Physical boundaries include: Distance-I live far from my family (which stinks sometimes) but it has allowed my husband and I to stay away from certain arguments and tension.

Space-we have our own place, which is so freeing. I don’t have to be bombarded by negative views or opinions. If this isnt possible for you, make it a goal to be financially able to get your own place, or find other housing arrangements.

Nonphysical boundaries: No gossipping!-Make up in your mind to not gossip about your spouse to family members and don’t tell them when we have disagreements (unless you have a family member who can be objective and not take sides). If I constantly tell my family members disagreements we have had then this will give them a negative opinion of my spouse. And this will be compounded because they may not be objective since they don’t know him as well as they know as I do.

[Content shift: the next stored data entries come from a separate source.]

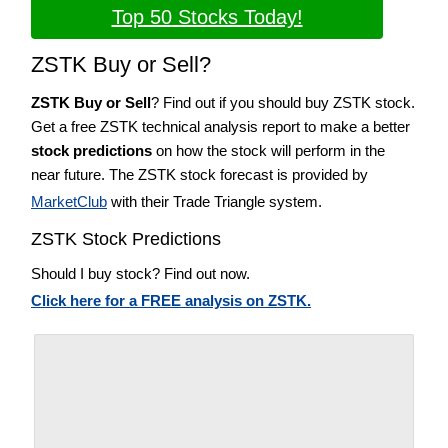
Top 50 Stocks Today!
ZSTK Buy or Sell?
ZSTK Buy or Sell
? Find out if you should buy ZSTK stock.
Get a free ZSTK technical analysis report to make a better
stock predictions
on how the stock will perform in the
near future. The ZSTK stock forecast is provided by
MarketClub
with their Trade Triangle system.
ZSTK Stock Predictions
Should I buy stock? Find out now.
Click here for a FREE analysis on ZSTK.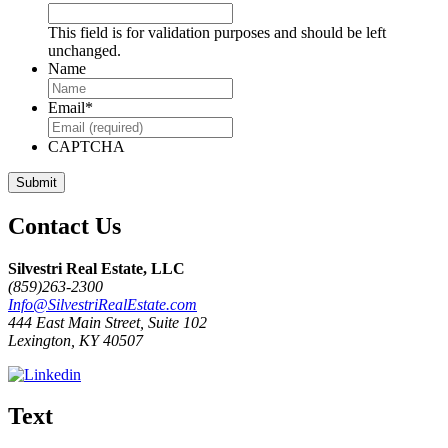
This field is for validation purposes and should be left
unchanged.
Name
Email
*
CAPTCHA
Contact Us
Silvestri Real Estate, LLC
(859)263-2300
Info@SilvestriRealEstate.com
444 East Main Street, Suite 102
Lexington, KY 40507
Text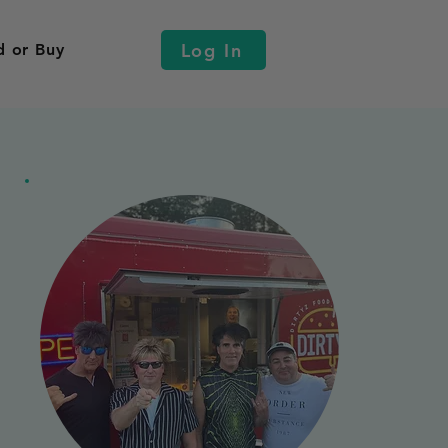
Log In
d or Buy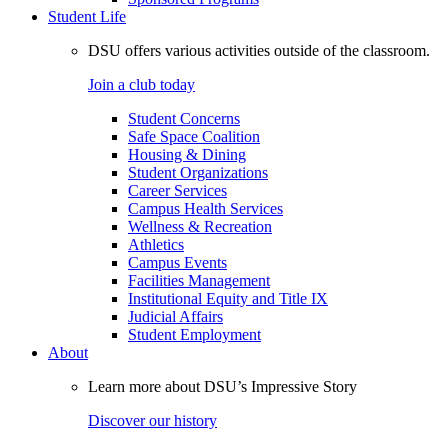
Student Life
DSU offers various activities outside of the classroom.
Join a club today
Student Concerns
Safe Space Coalition
Housing & Dining
Student Organizations
Career Services
Campus Health Services
Wellness & Recreation
Athletics
Campus Events
Facilities Management
Institutional Equity and Title IX
Judicial Affairs
Student Employment
About
Learn more about DSU’s Impressive Story
Discover our history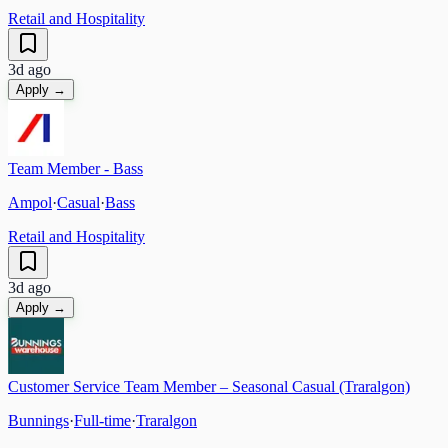
Retail and Hospitality
3d ago
Apply →
Team Member - Bass
Ampol
·
Casual
·
Bass
Retail and Hospitality
3d ago
Apply →
Customer Service Team Member – Seasonal Casual (Traralgon)
Bunnings
·
Full-time
·
Traralgon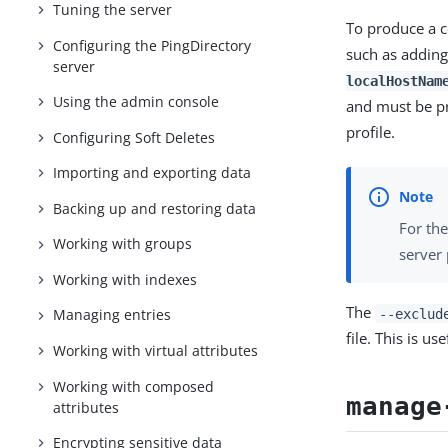
Tuning the server
To produce a c
Configuring the PingDirectory
such as adding
server
localHostNam
Using the admin console
and must be p
profile.
Configuring Soft Deletes
Importing and exporting data
Backing up and restoring data
For the
Working with groups
server 
Working with indexes
The
--exclud
Managing entries
file. This is u
Working with virtual attributes
Working with composed
manage
attributes
Encrypting sensitive data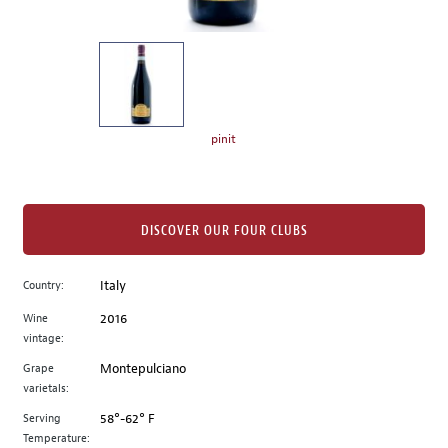
of
thumbnails
on
the
left.
Select
any
pinit
of
the
image
buttons
DISCOVER OUR FOUR CLUBS
to
change
Country:
Italy
the
Wine
2016
main
vintage:
image
above.
Grape
Montepulciano
varietals:
Serving
58°-62° F
Temperature:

Time-I speak to certain family member still. But not too often I plan when I will speak to certain family members which may have unsavory opinions of my spouse or who are likely to cause drama. This ensures my peace.

R.E.S.P.E.C.T

Respect! Respect! Respect!

Although I have had drama and disagreements with family members about my spouse, that doesn’t mean I don’t love and respect them. Matthew 5:44-45 says “But I tell you, love your enemies and pray for those who persecute you, that you may be children of your Father in heaven.” And I respect my spouse and his feelings. He has chosen not to associate with certain family members I still associate with. I have respected his feelings. And I don’t tolerate disrespect for my spouse. My family knows that I wont tolerate disrespect of my husband.

When you get married, you create a new family. While that doesn’t mean that your extended family is to be discarded, it does mean that the marriage relationship with your spouse must be respected and honored. This isnt to say that you will have issues with family members and your spouse in your marrriage! Or that problems with family members and your spouse cant be reconciled. But unfortunately drama does happen sometimes. You dont want the bad opinions or feelings of family members to destroy your marriage. A 26-year longitudinal study looking at 373 couples showed that a husband having a close relationship with his wife’s family decreased risk of divorce by 20%. While lack of support from family is cause for 17.3% of divorce according to a study polling 52 people in a relationship program.

Boundaries should be established to ensure that the new family you’ve created is its own. You and your spouse have the opportunity to create a beautiful new family together. Your family can add to that beauty in numerous ways: support, love, confidance, and guidance. I believe that can be done through boundaries, respect and guarding your peace.